Just how she continues to be called upon to fill the pages of a national newspaper with such embarrassing and strained imagery, I cannot understand. She has people 'living in the fog of nativist bitterness'. Beg pardon? And antimacassars being cried into? If she knew anything about the British white working-class, she would know that we never cry into anything of more than three syllables. Preferably one.

Her article is written with the aim of reclaiming, on behalf of immigrants, the status of victim.

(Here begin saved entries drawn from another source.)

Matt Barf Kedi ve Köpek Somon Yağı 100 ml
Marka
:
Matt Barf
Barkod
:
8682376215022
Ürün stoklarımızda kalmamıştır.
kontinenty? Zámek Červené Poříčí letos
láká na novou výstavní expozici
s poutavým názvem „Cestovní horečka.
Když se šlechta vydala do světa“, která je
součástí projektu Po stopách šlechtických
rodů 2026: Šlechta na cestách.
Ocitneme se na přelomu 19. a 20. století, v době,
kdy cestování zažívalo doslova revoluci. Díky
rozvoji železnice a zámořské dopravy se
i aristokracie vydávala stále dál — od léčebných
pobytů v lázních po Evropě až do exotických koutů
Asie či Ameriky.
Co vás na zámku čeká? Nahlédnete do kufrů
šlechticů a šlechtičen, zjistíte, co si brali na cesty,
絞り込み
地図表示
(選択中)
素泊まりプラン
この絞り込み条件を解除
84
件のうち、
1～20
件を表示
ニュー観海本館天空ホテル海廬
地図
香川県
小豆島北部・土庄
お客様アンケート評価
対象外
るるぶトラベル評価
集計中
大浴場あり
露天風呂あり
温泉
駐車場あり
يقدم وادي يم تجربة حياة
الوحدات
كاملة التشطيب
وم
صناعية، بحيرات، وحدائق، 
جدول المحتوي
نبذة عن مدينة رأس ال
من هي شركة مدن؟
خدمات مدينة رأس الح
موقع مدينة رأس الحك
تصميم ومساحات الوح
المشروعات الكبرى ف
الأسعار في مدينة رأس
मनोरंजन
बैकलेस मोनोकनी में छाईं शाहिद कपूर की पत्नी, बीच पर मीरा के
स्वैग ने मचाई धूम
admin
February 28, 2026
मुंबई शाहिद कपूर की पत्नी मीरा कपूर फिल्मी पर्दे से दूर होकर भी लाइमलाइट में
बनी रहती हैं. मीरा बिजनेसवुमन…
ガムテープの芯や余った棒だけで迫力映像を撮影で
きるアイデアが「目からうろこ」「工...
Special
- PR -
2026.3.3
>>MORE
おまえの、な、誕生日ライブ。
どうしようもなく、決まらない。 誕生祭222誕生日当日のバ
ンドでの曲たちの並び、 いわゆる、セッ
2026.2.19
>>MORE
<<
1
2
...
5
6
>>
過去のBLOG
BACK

What she knows well and of course avoids mentioning, is that the real victim is the one who has to watch powerless as his/her country is being stolen. To the sound of incredulous giggles.

A Betts

January 6th, 2009 6:13am Report this comment

I am one of the mongrels forced to live in exile for decades whilst she, not only lives in the country of my birth, but also tells its people how they should live or be subject to criminalization!

HFC

January 6th, 2009 8:38am Report this comment

The flavour of the posts here suggests that a party adopting policies including greatly increased immigration controls, deportation of all immigrant criminals and a suppression of 'uman rights legislation might gain some traction.

Couple those with deep cuts in government spending (starting with foreign aid) and climate taxes and the working white electorate's vote is secured.

Taxpayers money thus saved can be directed, amongst other things, to educating teachers to teach the fundamentals so that school leavers can express themselves adequately in their national language and do some simple maths.